My hand slides along her waist, enough to feel the bare skin her sweater doesn’t cover. Am I turned on? Totally. But she wants me to stop so I keep my hands from wandering. “You okay?” I ask.

I try to focus on her, rather than how tight my pants feel. Except that doesn’t help, not when I have a woman like Sol this close to me, and not when she gives me another quick kiss. “I’m not ready for this,” she says.

“The kissing?”

She shakes her head. “I mean you.”

“You’ve mentioned that,” I remind her.

She dips her chin, looking bashful and way too good to resist. “So why did you kiss me?” she asks, staring at me through a layer of the thick lashes.

My voice lowers.
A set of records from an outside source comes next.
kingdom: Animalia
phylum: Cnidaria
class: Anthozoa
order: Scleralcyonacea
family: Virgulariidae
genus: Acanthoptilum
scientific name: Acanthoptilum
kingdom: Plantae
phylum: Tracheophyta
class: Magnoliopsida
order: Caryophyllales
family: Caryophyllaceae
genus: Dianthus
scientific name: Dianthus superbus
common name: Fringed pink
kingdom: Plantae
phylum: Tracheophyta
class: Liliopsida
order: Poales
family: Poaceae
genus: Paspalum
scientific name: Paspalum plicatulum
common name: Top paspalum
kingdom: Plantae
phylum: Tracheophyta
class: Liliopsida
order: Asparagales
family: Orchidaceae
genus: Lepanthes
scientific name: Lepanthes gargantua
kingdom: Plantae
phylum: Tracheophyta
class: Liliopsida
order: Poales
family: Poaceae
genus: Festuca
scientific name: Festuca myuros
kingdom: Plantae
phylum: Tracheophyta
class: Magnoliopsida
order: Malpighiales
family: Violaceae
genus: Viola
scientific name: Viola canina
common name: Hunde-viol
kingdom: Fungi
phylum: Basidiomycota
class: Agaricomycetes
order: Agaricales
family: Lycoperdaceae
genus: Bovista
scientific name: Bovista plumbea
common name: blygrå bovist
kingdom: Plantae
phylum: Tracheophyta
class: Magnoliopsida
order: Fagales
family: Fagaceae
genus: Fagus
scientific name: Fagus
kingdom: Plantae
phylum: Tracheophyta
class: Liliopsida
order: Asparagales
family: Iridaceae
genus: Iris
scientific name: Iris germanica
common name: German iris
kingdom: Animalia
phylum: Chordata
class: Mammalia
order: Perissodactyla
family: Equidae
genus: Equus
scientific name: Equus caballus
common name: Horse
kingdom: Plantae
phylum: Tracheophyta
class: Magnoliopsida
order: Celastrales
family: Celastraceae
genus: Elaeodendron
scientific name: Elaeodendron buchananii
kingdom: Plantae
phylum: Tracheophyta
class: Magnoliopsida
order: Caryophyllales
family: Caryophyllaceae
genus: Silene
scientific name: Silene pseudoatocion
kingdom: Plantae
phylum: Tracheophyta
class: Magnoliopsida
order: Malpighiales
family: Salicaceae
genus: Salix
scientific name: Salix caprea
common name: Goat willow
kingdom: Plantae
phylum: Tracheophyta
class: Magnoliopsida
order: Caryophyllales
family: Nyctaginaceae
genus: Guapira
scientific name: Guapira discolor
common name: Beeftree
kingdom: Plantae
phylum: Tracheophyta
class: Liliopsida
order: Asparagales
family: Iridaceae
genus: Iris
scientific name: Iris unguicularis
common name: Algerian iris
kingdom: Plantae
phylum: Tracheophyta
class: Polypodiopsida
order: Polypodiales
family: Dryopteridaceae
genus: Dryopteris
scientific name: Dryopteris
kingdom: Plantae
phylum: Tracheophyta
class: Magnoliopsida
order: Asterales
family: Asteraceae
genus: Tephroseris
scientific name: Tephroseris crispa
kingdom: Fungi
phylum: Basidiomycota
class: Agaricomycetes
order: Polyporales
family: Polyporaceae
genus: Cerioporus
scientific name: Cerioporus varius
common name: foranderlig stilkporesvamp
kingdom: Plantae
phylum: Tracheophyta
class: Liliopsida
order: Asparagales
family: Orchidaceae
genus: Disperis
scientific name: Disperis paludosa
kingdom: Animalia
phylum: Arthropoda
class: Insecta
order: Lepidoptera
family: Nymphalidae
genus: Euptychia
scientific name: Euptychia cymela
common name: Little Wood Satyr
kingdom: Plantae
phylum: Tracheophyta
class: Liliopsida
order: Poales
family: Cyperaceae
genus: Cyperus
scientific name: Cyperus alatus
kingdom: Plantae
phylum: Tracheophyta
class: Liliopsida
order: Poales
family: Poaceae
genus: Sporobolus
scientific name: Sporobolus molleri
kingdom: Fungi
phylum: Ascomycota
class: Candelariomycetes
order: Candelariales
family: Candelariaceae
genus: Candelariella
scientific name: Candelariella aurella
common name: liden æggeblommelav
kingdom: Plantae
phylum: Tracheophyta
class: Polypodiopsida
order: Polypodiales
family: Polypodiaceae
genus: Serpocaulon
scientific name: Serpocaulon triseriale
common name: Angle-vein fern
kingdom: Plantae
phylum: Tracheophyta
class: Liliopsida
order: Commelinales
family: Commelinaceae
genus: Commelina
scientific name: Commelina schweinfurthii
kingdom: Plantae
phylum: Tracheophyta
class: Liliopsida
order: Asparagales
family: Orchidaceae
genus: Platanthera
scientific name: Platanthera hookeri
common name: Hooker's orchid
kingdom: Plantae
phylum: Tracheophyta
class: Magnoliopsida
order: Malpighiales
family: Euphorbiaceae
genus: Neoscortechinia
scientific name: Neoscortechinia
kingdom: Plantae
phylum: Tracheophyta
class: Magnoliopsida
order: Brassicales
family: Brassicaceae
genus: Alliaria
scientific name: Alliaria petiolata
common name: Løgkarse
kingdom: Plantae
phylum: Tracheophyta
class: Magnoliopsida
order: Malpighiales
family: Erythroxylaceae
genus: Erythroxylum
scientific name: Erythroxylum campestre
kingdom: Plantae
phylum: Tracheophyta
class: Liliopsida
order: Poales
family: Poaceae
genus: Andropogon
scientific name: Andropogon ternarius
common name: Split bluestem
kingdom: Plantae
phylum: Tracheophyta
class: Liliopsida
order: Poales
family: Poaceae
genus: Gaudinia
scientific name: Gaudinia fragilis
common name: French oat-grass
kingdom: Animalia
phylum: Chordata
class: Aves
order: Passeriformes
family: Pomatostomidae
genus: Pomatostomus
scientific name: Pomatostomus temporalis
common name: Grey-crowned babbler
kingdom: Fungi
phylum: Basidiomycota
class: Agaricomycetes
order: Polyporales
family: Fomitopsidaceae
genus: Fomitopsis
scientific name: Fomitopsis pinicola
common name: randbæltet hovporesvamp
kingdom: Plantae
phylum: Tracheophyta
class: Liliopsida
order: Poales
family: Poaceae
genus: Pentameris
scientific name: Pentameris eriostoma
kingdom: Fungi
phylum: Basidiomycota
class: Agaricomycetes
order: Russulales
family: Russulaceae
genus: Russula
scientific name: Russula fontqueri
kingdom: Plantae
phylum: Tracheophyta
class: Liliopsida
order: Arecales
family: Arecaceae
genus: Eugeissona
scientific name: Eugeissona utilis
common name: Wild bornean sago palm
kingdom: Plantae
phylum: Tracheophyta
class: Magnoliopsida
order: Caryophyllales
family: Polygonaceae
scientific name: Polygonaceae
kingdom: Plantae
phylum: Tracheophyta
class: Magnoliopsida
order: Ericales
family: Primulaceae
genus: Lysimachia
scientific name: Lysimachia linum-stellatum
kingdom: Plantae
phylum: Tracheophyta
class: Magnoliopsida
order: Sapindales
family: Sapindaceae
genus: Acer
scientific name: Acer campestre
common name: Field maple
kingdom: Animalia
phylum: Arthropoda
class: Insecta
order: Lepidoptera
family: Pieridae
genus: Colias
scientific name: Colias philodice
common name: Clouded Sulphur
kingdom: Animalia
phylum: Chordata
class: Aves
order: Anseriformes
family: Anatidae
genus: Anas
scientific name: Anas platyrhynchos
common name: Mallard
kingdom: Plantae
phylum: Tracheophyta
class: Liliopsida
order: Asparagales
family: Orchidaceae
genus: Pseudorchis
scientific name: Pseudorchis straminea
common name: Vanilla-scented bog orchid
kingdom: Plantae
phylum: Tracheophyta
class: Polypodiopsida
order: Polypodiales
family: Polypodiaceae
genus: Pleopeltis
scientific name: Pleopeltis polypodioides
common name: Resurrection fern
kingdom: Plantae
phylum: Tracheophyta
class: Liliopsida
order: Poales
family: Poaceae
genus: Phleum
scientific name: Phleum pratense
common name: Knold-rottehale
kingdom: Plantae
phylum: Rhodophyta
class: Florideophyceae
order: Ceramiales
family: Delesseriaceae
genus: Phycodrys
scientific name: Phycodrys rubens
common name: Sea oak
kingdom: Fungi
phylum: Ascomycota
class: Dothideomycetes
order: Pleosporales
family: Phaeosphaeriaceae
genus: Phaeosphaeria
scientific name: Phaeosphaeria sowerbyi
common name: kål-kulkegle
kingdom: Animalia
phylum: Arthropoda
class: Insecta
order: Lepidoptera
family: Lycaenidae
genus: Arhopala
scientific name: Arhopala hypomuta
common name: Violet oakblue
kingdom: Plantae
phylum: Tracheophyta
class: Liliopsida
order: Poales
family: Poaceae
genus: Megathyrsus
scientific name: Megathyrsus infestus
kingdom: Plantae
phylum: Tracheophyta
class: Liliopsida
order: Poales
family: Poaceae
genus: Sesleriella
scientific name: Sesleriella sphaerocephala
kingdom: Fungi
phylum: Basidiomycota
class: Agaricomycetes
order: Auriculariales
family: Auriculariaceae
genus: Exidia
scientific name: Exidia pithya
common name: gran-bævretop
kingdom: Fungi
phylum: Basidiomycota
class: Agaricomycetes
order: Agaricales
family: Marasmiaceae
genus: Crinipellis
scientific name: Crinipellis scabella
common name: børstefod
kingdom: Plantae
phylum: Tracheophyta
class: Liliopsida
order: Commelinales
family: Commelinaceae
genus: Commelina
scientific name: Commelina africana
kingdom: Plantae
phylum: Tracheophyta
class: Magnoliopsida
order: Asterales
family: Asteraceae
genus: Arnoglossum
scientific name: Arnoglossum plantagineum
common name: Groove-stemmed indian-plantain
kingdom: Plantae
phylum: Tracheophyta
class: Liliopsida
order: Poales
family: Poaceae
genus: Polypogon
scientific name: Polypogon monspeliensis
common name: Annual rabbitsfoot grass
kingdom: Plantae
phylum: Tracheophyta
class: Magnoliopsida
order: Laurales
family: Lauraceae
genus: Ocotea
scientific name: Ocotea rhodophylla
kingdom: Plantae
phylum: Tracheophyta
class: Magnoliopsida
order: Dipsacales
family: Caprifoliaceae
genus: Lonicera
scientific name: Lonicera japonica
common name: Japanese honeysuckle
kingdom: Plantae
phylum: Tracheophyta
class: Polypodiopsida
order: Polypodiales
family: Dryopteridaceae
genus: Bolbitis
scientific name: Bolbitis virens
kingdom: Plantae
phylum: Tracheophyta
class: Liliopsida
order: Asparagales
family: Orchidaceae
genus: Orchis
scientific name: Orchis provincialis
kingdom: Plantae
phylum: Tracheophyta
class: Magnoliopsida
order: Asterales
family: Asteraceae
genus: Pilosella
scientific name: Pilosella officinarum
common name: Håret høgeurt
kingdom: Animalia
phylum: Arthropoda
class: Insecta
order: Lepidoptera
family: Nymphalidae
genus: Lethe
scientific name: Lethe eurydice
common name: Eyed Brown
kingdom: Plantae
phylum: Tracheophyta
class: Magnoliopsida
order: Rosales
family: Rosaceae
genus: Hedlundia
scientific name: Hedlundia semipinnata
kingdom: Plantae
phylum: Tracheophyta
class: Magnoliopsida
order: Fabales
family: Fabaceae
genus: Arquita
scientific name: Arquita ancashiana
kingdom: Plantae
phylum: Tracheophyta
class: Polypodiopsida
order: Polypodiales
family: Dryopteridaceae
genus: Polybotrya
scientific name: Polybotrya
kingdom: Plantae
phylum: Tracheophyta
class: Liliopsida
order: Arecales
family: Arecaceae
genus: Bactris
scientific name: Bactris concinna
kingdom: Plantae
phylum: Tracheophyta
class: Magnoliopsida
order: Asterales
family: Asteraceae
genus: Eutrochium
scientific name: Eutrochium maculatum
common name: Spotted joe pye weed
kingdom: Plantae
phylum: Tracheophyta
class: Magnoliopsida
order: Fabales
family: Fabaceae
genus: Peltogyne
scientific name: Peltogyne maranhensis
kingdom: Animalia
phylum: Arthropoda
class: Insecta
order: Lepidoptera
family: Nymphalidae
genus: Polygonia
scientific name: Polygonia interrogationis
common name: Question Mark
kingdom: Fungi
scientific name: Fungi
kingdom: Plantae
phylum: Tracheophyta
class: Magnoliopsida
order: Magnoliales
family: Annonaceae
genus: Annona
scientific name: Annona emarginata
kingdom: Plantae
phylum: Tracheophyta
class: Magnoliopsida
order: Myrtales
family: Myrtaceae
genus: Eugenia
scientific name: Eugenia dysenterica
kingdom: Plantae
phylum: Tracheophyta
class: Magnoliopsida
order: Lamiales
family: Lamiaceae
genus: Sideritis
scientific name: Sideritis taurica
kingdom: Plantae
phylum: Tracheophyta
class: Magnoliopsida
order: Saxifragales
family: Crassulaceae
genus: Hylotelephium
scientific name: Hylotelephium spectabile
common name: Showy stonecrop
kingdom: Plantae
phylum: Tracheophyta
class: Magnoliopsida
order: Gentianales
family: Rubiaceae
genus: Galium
I know how to charm, but right then I’m not trying to get in her pants―okay, I am. But that doesn’t mean I don’t mean what I say. “Because you’re really pretty, cause I wanted to, and because you let me.”

She tilts her head, as if trying to figure me out. Maybe she thinks I’m blowing smoke, but for once I’m just being me, someone I haven’t been in a very long time.

I have to admit, it feels pretty damn awesome.

“I wish you didn’t say that,” she says, so quietly I almost don’t hear her.